> **Exercise brief**
Show each line in the items below that contains the word "UYKUSUZLUK".
───
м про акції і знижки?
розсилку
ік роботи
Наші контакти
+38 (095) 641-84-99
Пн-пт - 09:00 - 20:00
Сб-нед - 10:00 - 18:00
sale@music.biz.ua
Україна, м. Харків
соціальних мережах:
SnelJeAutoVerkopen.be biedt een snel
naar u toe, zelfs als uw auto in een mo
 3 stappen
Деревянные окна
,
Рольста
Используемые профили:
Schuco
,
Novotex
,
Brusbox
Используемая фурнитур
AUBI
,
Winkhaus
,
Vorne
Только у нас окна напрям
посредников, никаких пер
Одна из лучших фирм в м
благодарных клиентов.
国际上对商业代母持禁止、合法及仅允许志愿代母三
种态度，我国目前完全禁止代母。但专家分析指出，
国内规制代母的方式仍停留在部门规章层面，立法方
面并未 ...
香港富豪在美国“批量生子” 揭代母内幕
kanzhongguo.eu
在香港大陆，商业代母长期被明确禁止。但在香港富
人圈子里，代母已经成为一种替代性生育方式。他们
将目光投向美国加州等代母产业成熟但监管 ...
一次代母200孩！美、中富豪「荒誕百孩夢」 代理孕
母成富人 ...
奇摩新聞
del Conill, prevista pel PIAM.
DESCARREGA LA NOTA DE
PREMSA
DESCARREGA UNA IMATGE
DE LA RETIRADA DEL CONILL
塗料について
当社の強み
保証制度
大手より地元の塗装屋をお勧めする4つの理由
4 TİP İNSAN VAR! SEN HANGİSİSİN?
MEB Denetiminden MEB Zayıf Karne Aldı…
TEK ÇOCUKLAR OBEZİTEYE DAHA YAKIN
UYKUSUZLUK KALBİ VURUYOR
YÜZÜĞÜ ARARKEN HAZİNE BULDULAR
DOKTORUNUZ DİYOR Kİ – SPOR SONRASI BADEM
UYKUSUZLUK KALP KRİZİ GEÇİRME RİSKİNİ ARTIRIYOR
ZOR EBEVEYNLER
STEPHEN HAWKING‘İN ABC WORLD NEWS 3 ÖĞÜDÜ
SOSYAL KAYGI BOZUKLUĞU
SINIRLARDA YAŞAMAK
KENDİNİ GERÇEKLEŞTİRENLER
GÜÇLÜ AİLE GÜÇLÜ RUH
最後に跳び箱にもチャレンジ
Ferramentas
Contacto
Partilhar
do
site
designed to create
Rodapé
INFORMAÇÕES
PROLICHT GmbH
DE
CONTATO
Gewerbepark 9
───
> **Solved problem**
UYKUSUZLUK KALBİ VURUYOR
UYKUSUZLUK KALP KRİZİ GEÇİRME RİSKİNİ ARTIRIYOR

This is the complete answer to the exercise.